Extremely Small BERT Models from Mixed-Vocabulary Training (1909.11687v2)

Abstract: Pretrained LLMs like BERT have achieved good results on NLP tasks, but are impractical on resource-limited devices due to memory footprint. A large fraction of this footprint comes from the input embeddings with large input vocabulary and embedding dimensions. Existing knowledge distillation methods used for model compression cannot be directly applied to train student models with reduced vocabulary sizes. To this end, we propose a distillation method to align the teacher and student embeddings via mixed-vocabulary training. Our method compresses BERT-LARGE to a task-agnostic model with smaller vocabulary and hidden dimensions, which is an order of magnitude smaller than other distilled BERT models and offers a better size-accuracy trade-off on language understanding benchmarks as well as a practical dialogue task.
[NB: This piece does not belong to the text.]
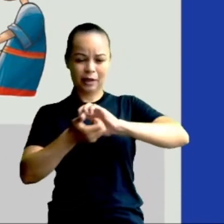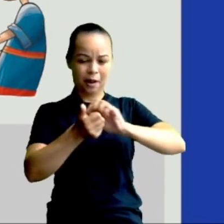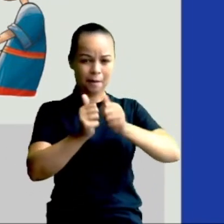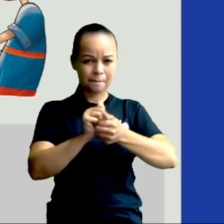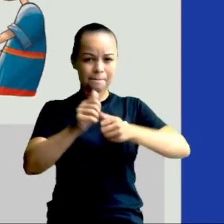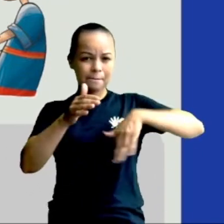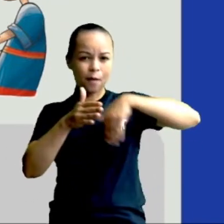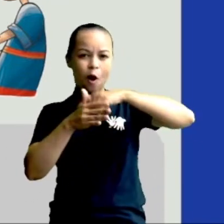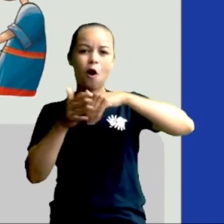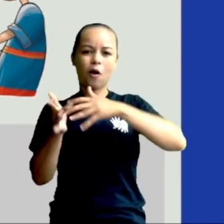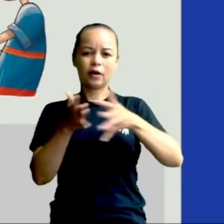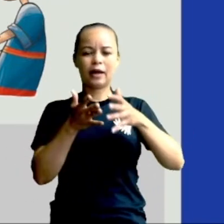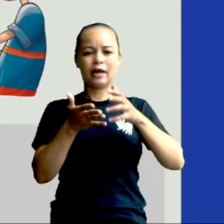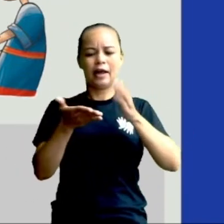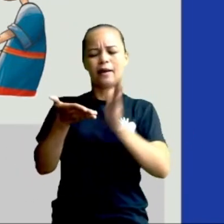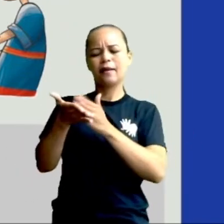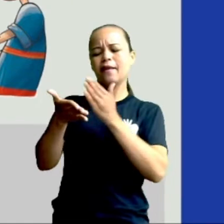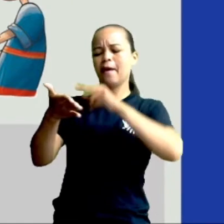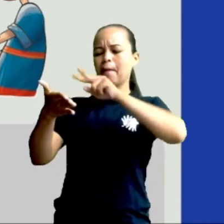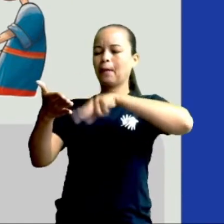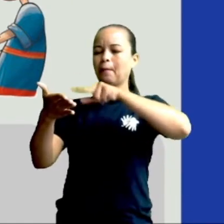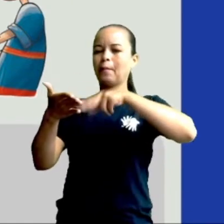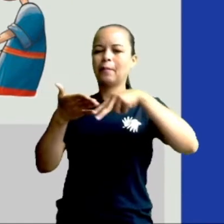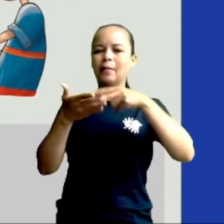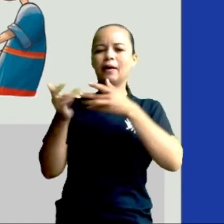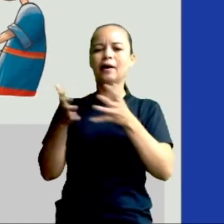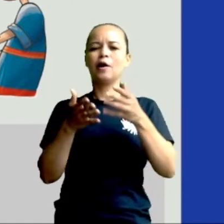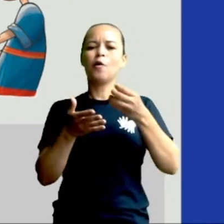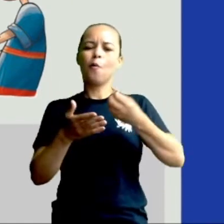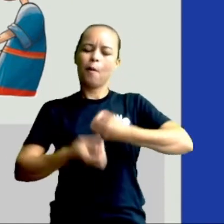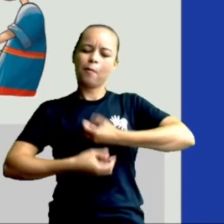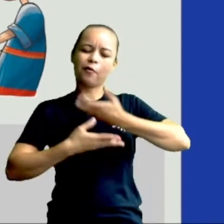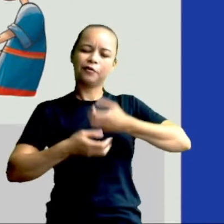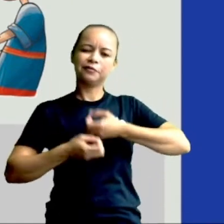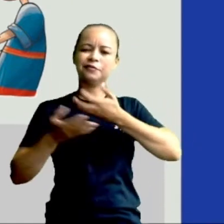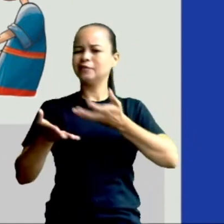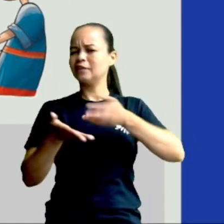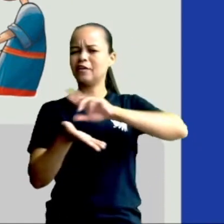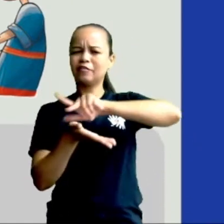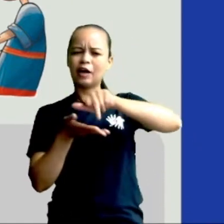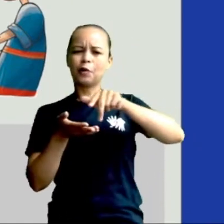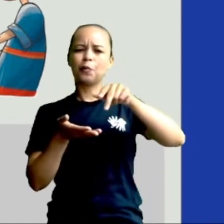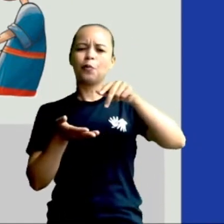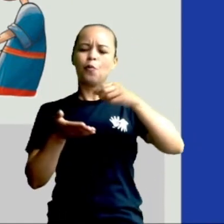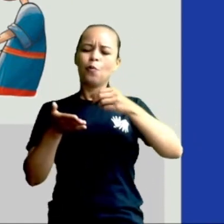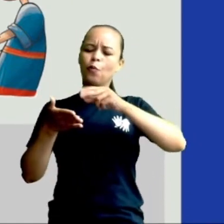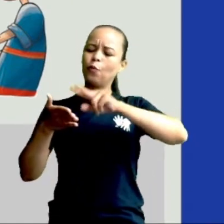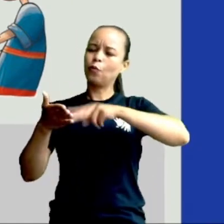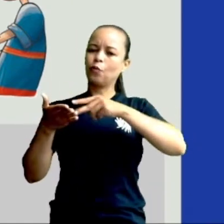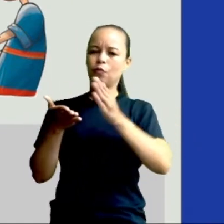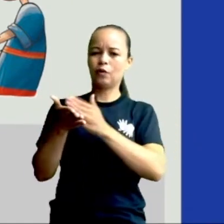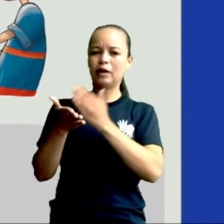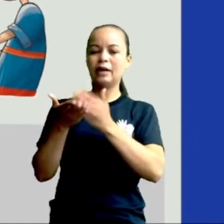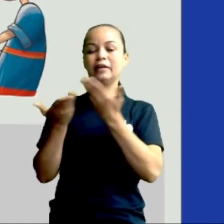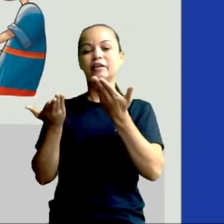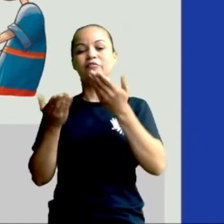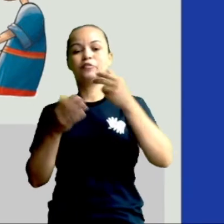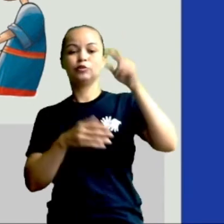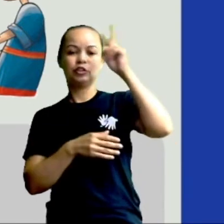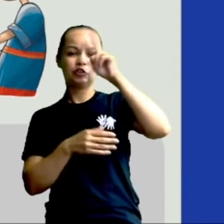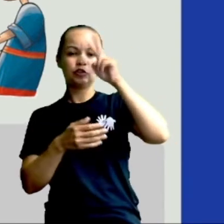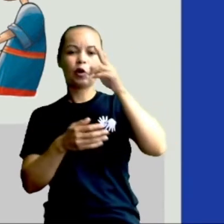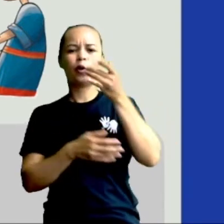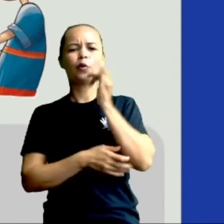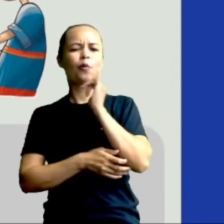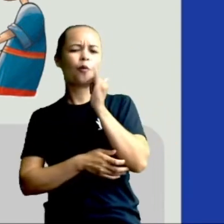ler um gibi, uma piada, uma poesia, um livro de história, um conto,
• The paper presents a two-stage mixed-vocabulary distillation method that reduces BERT model size while maintaining competitive benchmark performance.
• It aligns teacher and student embeddings without requiring matching output spaces, achieving significant compression by reducing vocabulary size.
• Experiments on GLUE benchmarks and spoken language tasks demonstrate that the distilled models offer a favorable size-accuracy trade-off.

Extremely Small BERT Models from Mixed-Vocabulary Training

Introduction

Pretraining LLMs such as BERT has significantly advanced the field of NLP. However, their deployment on resource-constrained devices remains a challenge due to their substantial memory requirements, primarily driven by large input embeddings. Addressing this issue, the discussed paper introduces a distillation method that significantly reduces the size of BERT models by employing training with mixed vocabularies. This novel approach aims to create compact student BERT models that maintain a competitive performance while being remarkably smaller in size.

Related Work

The paper situates itself within the continuum of NLP model compression research, elaborating on four primary strategies: matrix approximation, weight quantization, pruning/sharing, and knowledge distillation. While each method contributes to the model compression paradigm, knowledge distillation—transferring knowledge from a large teacher model to a smaller student model—serves as the primary foundation for this research. The paper differentiates itself by focusing on reducing the vocabulary size, a less explored space in the context of task-agnostic model distillation, especially for BERT models.

Proposed Approach

The core of the proposed methodology is a two-stage distillation process facilitated by mixed-vocabulary training. This process starts with training teacher BERT model embeddings with a mix of teacher and student tokenized words, followed by refining the student model with these initialized embeddings. The significant contribution of this approach is the alignment of teacher and student embeddings without requiring the student and teacher models to have compatible output spaces, thereby enabling a substantial reduction in vocabulary and model size.

Key Highlights:

• Mixed-vocabulary training enables distilling BERT models with significantly reduced vocabulary sizes without sacrificing performance.
• Reduced-vocabulary student models (6 and 12-layer) are trained, achieving size-efficiency while retaining a competitive accuracy on benchmark tasks against other distilled models.
• The developed models offer a more favorable size-accuracy trade-off for language understanding benchmarks and practical dialogue tasks.

Experiments and Results

The distillation efficacy is evaluated across a spectrum of tasks from the GLUE benchmark and a practical spoken language understanding task. These experiments are comprehensive, involving models with different layers, embedding/hidden dimensions, and employing a reduced 5K WordPiece vocabulary.

Performance:

• The 6 and 12-layer mixed-vocabulary distilled models show admirable performance while being up to an order of magnitude smaller than other BERT distillation attempts.
• The models outperform or competitively match the baselines, including state-of-the-art distillation approaches, evidencing the effectiveness of the mixed-vocabulary distillation method.

Discussion

The paper addresses several facets of distillation, such as the impact of vocabulary size on model performance, alternative vocabulary pruning strategies, and the robustness of mixed-vocabulary training over traditional distillation methods. Notably, it observes that smaller WordPiece vocabularies are nearly as effective for sequence classification and tagging tasks, especially with smaller BERT model dimensions.

Conclusion

The presented research introduces a strategic advancement in NLP model compression through a mixed-vocabulary distillation approach. This work not only contributes to the ongoing dialogue on making large-scale NLP models more accessible for deployment on resource-constrained platforms but also paves the way for further optimizations in model size without considerable performance trade-offs. Future work might explore combining this approach with other compression techniques to achieve even smaller and more efficient BERT models, providing a promising direction for on-device deployment of state-of-the-art NLP models.